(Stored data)

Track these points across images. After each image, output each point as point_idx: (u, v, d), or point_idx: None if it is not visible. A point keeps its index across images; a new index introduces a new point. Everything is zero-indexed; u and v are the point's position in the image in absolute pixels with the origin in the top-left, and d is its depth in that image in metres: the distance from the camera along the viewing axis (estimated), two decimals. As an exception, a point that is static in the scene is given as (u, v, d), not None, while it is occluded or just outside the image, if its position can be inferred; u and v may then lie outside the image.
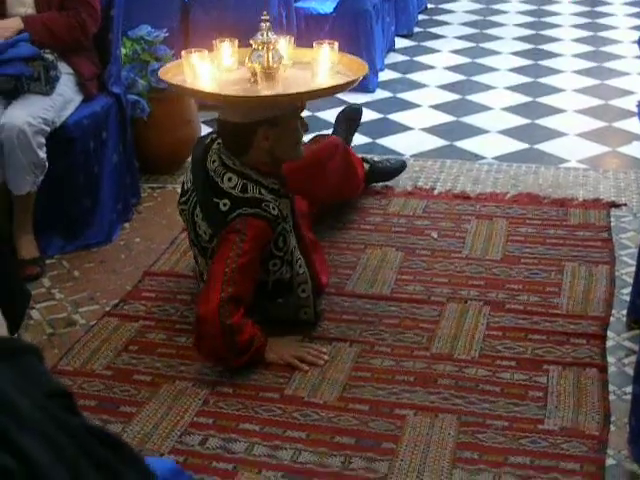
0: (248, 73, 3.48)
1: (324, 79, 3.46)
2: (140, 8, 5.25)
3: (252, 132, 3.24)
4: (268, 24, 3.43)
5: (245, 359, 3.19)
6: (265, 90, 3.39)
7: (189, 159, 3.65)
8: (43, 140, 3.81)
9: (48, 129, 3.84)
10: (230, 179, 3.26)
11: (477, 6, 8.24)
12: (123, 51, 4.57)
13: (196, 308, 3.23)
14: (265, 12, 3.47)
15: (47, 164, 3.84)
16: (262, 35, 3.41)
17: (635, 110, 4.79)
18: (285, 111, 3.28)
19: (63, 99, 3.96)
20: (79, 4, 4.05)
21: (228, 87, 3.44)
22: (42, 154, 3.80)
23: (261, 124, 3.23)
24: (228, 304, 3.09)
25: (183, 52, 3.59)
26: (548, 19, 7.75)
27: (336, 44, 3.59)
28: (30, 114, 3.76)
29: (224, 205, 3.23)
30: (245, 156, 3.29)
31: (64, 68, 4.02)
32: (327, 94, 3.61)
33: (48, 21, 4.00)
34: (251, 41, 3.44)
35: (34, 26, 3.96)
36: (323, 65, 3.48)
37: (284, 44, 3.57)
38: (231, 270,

---

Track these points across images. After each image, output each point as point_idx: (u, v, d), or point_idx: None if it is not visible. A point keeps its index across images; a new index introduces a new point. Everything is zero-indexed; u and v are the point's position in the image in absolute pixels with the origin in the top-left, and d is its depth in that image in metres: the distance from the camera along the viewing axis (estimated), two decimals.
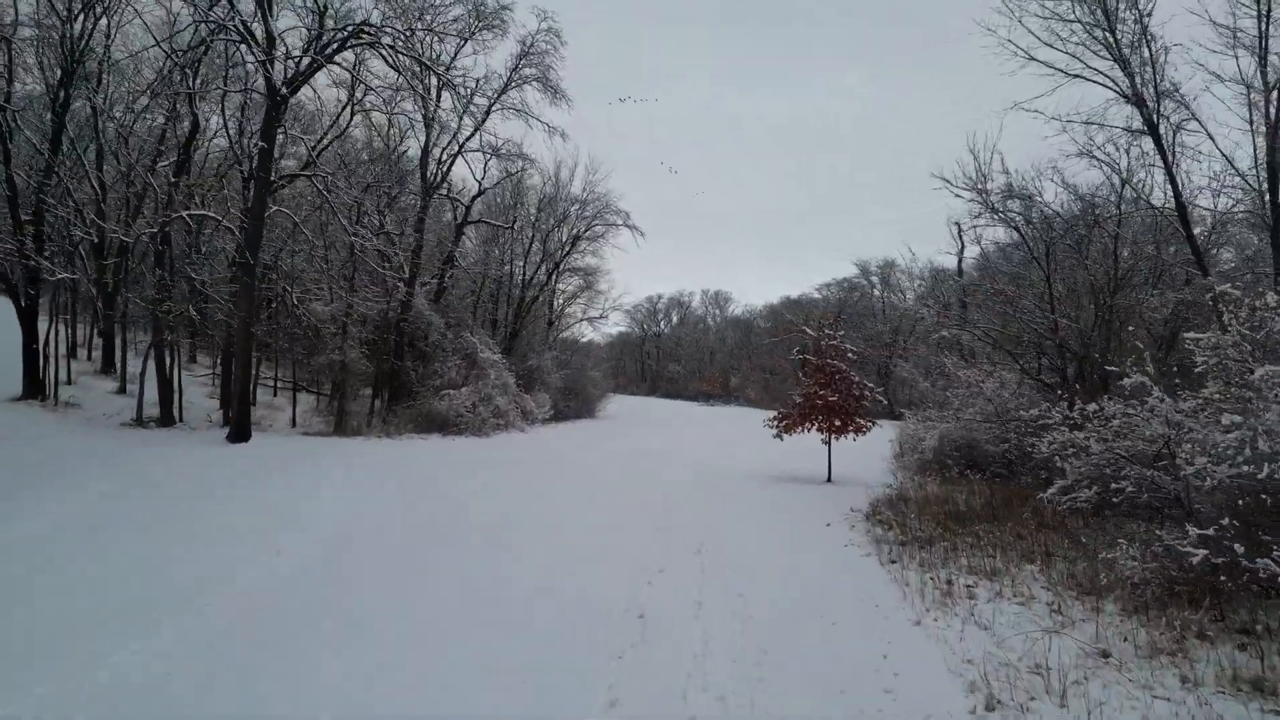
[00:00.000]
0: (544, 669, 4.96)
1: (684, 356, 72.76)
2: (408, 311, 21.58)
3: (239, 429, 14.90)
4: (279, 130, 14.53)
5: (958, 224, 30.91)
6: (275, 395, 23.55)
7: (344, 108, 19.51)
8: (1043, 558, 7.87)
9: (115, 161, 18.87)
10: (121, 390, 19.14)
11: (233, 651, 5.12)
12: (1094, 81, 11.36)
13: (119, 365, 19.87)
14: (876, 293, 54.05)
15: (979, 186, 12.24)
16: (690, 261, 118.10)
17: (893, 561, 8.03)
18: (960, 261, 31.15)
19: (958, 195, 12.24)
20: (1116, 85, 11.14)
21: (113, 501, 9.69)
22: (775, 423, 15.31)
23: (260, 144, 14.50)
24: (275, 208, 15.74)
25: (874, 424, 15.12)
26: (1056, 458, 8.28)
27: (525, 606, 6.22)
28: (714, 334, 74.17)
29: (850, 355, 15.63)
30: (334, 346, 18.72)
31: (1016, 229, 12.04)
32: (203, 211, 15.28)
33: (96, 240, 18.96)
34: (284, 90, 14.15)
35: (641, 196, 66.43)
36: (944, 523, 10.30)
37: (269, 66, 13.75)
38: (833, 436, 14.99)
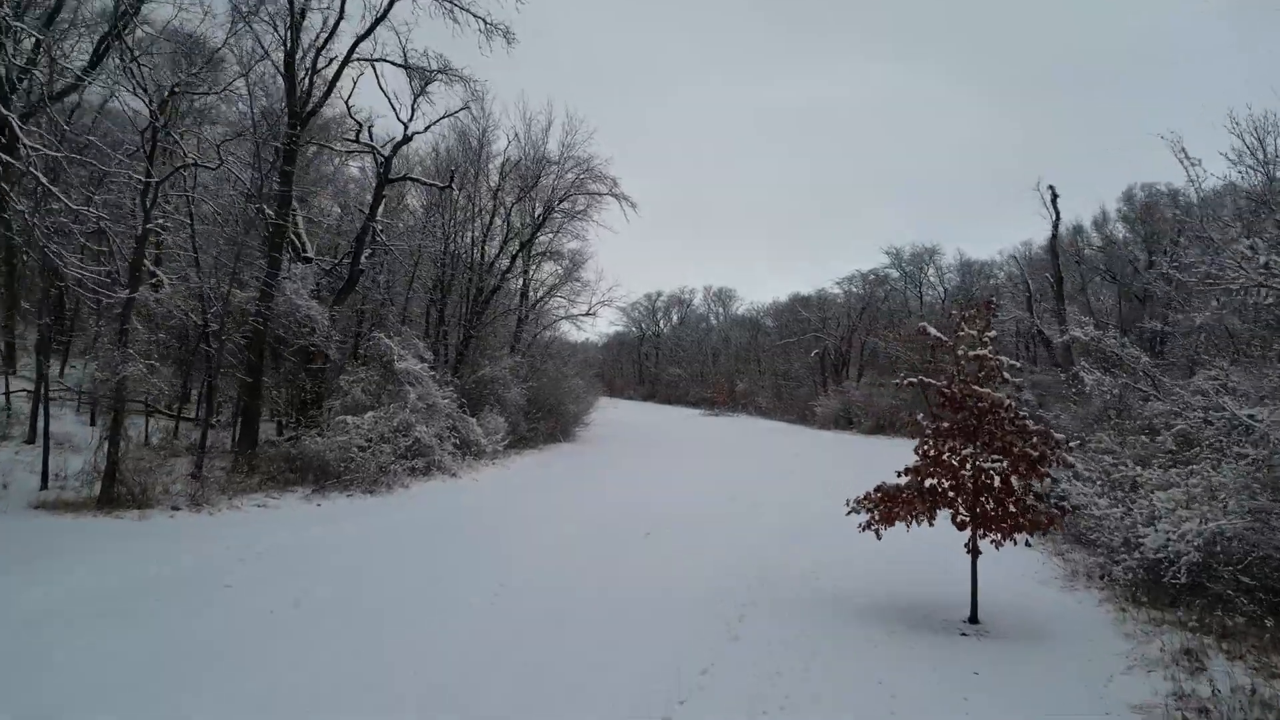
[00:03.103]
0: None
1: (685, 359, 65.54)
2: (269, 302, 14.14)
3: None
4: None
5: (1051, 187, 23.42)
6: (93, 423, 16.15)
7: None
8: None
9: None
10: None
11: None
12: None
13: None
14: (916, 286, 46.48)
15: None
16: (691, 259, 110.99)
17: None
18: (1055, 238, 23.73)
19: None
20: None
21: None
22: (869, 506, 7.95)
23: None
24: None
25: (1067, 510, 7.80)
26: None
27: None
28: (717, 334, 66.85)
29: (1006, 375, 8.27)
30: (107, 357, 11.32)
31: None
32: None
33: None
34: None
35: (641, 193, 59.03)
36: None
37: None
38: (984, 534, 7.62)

Exercise aim: With the line holding "9: (115, 161, 18.87)" as the first and the line holding "38: (833, 436, 14.99)" as the last, set down that range of the entries above exactly, and nothing else.

Result of the exercise:
9: (115, 161, 18.87)
10: (121, 390, 19.14)
11: (233, 651, 5.12)
12: (1094, 81, 11.36)
13: (119, 365, 19.87)
14: (876, 293, 54.05)
15: (979, 186, 12.24)
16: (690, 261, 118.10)
17: (893, 561, 8.03)
18: (960, 261, 31.15)
19: (958, 195, 12.24)
20: (1116, 85, 11.14)
21: (113, 501, 9.69)
22: (775, 423, 15.31)
23: (260, 144, 14.50)
24: (275, 208, 15.74)
25: (874, 424, 15.12)
26: (1056, 458, 8.28)
27: (525, 606, 6.22)
28: (714, 334, 74.17)
29: (850, 355, 15.63)
30: (334, 346, 18.72)
31: (1016, 229, 12.04)
32: (203, 211, 15.28)
33: (96, 240, 18.96)
34: (284, 90, 14.15)
35: (641, 196, 66.43)
36: (944, 523, 10.30)
37: (269, 66, 13.75)
38: (833, 436, 14.99)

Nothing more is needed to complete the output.